15. Das verschwundene Kind.

Es war in den ersten Tagen des Monats Dezember, in der Zeit also, in der die Erwachsenen unfolgsamen Kindern zu drohen pflegen: "Warte, der Nikolaus horcht schon draußen. Gib nur acht, dass er dich nicht holt!" Der kleine Franzl wollte an diesem Tage der Mutter durchaus nicht parieren, und weil es schon dunkel geworden war, drohte sie ihm schon mehrmals mit dem Nikolaus und Krampus. Schließlich riss ihr aber die Geduld. Da sie gerade jemanden von den Hausleuten beim Hoffenster vorbeigehen zu sehen glaubte, öffnete sie das Fenster und rief: "Nikolo, nimmt den unfolgsamen Franzl mit!" Sie hörte ein bejahendes Brummen, das schreiende und zappelnde Kind wurde ihr aus der Hand genommen und sie schloss das Fenster.

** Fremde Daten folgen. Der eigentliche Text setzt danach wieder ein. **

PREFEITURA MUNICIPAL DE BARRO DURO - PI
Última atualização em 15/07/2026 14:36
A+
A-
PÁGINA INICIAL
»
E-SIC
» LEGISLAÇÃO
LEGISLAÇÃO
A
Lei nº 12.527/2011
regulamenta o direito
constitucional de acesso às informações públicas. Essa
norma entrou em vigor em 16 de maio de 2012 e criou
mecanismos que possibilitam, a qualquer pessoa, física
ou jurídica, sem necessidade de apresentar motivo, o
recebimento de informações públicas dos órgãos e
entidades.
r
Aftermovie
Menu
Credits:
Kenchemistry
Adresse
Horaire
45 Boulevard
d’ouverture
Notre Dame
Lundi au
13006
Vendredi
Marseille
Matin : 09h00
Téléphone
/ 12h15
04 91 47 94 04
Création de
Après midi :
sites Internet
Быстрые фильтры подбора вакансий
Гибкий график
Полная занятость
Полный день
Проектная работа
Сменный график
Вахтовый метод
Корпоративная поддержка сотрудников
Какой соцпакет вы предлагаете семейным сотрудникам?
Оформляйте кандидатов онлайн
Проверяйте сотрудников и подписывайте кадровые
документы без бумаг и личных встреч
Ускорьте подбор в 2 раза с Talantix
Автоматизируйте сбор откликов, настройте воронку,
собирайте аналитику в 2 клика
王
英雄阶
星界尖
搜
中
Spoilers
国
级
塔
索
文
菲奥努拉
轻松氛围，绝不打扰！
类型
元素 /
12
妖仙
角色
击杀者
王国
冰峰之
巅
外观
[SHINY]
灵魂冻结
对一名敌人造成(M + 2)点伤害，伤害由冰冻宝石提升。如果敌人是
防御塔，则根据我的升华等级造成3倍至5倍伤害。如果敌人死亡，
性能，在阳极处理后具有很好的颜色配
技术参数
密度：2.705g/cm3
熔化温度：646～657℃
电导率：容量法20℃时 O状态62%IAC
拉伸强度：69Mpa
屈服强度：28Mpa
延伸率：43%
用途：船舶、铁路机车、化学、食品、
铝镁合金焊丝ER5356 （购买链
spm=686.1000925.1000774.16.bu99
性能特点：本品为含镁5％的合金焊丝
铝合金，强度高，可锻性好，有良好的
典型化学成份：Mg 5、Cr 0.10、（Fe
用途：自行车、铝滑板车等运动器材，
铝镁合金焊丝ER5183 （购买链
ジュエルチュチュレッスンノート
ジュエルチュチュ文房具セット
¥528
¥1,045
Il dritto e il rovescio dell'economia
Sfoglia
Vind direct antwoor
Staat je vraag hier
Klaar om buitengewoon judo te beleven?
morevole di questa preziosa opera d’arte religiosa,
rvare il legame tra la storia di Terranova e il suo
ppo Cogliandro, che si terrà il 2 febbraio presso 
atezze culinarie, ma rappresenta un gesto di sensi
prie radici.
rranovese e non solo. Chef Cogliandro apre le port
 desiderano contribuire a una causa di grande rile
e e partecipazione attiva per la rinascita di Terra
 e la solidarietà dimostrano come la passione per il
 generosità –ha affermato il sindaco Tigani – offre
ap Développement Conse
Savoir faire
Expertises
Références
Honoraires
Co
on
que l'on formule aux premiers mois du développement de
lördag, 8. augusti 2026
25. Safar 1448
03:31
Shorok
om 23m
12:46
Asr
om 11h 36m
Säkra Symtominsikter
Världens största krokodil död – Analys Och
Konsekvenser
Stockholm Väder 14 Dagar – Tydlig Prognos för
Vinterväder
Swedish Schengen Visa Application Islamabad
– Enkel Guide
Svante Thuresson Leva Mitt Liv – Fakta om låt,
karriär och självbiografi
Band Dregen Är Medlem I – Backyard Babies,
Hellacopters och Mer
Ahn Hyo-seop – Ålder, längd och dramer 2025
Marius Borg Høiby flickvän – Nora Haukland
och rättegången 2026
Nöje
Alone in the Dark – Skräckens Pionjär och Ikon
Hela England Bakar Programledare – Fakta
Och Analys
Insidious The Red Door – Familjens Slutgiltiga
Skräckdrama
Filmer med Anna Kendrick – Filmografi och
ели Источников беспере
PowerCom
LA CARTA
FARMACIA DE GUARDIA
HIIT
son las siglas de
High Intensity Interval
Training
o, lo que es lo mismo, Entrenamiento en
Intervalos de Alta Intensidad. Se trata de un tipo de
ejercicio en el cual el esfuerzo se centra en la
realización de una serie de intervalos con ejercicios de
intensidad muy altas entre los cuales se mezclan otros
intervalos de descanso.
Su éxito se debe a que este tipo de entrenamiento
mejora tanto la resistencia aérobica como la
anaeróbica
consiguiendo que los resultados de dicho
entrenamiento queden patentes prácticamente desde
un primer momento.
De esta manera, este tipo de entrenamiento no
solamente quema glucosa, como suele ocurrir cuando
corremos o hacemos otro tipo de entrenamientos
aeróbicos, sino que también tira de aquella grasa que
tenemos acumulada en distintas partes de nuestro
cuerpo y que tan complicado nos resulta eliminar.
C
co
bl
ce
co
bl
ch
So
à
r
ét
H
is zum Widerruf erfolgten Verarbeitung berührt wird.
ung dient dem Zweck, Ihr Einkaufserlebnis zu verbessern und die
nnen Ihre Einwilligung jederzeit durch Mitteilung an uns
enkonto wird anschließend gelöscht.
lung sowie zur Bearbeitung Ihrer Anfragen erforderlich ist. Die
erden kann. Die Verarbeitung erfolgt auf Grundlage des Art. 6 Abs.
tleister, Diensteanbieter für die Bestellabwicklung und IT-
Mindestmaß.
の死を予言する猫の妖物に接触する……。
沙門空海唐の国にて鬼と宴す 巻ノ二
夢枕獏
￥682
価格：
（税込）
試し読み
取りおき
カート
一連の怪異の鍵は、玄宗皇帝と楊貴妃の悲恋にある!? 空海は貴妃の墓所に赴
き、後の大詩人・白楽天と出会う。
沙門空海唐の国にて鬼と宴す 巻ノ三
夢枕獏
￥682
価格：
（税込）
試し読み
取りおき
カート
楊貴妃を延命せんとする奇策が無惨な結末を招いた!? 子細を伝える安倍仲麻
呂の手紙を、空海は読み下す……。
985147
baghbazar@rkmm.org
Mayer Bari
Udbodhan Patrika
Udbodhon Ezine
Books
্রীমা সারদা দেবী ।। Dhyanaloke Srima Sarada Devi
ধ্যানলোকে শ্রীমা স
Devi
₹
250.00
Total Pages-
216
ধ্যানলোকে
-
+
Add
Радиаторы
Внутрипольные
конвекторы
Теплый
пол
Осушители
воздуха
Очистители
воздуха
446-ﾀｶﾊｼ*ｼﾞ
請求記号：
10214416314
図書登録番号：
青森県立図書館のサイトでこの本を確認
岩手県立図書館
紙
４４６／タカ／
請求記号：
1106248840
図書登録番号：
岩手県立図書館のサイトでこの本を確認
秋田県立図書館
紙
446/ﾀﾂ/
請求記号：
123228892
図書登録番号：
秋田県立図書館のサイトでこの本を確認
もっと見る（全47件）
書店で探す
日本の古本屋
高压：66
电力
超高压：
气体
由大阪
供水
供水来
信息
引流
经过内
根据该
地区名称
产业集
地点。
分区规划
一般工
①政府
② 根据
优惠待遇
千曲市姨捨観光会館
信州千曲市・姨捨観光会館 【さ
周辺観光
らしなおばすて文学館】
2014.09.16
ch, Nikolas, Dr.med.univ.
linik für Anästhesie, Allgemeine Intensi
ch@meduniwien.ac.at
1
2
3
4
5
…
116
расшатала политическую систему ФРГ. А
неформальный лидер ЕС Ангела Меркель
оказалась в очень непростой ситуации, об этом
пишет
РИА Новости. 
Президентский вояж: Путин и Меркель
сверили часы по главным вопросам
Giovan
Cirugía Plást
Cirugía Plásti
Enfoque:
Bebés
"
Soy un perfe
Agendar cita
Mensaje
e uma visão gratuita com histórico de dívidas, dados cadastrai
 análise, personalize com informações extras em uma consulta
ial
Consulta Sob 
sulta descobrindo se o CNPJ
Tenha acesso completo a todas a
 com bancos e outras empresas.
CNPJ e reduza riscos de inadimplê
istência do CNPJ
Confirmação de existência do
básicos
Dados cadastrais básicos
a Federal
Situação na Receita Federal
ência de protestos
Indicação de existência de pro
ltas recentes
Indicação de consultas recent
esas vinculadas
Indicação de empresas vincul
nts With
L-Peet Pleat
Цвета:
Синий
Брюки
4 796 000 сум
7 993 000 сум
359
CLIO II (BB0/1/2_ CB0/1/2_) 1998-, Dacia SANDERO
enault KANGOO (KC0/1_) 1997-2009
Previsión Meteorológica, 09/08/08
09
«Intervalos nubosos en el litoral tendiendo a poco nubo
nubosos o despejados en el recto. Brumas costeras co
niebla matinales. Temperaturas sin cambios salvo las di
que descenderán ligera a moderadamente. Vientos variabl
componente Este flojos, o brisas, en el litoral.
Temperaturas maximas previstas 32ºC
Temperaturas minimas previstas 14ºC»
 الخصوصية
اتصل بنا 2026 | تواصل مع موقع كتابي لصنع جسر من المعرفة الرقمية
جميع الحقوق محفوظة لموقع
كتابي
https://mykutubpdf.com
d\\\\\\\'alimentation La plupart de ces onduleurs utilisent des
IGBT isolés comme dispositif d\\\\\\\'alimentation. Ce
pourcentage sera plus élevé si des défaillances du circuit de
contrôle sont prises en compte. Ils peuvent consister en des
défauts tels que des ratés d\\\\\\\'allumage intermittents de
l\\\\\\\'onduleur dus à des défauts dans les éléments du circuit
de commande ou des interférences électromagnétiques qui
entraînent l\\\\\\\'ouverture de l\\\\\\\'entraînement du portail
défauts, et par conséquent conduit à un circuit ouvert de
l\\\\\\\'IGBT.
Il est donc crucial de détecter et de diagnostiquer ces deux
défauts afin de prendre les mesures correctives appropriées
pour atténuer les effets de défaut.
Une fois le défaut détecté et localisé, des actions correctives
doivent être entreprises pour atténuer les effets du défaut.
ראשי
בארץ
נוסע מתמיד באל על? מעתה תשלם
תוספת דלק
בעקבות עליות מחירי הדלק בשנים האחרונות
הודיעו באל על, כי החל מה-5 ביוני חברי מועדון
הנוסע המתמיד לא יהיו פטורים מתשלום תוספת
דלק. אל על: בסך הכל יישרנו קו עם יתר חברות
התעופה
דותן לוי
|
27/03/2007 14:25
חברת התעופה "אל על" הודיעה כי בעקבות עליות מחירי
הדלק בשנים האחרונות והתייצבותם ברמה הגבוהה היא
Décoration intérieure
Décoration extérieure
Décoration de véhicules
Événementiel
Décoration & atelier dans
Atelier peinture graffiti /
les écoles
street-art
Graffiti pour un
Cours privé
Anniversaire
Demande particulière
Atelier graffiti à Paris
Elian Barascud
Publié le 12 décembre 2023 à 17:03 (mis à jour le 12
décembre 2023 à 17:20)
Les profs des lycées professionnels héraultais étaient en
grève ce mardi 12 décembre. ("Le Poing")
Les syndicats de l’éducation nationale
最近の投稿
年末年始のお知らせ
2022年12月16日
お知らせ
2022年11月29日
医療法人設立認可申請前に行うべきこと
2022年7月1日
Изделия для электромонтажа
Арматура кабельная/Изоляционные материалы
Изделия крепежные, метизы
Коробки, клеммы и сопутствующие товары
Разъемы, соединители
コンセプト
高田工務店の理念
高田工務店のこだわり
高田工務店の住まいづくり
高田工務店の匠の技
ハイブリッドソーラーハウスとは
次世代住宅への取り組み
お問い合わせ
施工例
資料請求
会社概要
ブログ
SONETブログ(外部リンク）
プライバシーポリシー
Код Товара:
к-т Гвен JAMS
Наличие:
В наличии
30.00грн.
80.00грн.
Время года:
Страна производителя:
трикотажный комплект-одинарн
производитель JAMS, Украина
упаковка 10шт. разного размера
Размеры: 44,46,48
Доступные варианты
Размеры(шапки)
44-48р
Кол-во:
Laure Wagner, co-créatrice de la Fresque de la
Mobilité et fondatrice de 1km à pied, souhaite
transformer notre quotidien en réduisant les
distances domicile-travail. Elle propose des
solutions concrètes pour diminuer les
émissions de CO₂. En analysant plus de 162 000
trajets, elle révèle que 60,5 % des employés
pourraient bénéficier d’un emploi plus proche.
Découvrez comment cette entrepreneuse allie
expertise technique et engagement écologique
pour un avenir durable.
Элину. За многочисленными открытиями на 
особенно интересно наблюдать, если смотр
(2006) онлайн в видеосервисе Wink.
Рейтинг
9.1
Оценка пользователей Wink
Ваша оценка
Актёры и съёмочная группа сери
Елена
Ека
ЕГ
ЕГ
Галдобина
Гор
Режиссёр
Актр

Als es Zeit wurde, das Abendessen einzunehmen, rief die Mutter die Hausleute herein. Da Franzl nicht mit ihnen hereinkam, fragte sie, wo sie ihn denn gelassen hätten. Es hatte ihn aber den ganzen Abend keines von ihnen gesehen. Ungläubig sagte die Mutter: "Ich habe ihn euch doch beim Fenster hinausgereicht. Ihr habt ja noch so gebrummt wie der Nikolo und ihn mir aus der Hand genommen!" Niemand von den Hausleuten wusste etwas davon und das Kind war und blieb verschwunden.

Lehrer Robert Zelesnik, Hohenau, nach Karl Worlitschek bzw. Magdalena Bartosch;

Quelle: Sagen, Schwänke und andere Volkserzählungen aus dem Bezirk Gänserndorf. Hans Hörler, Heinrich Bolek, Gesammelt von der Lehrerschaft des Bezirkes Gänserndorf 1951. Neuauflage 1967.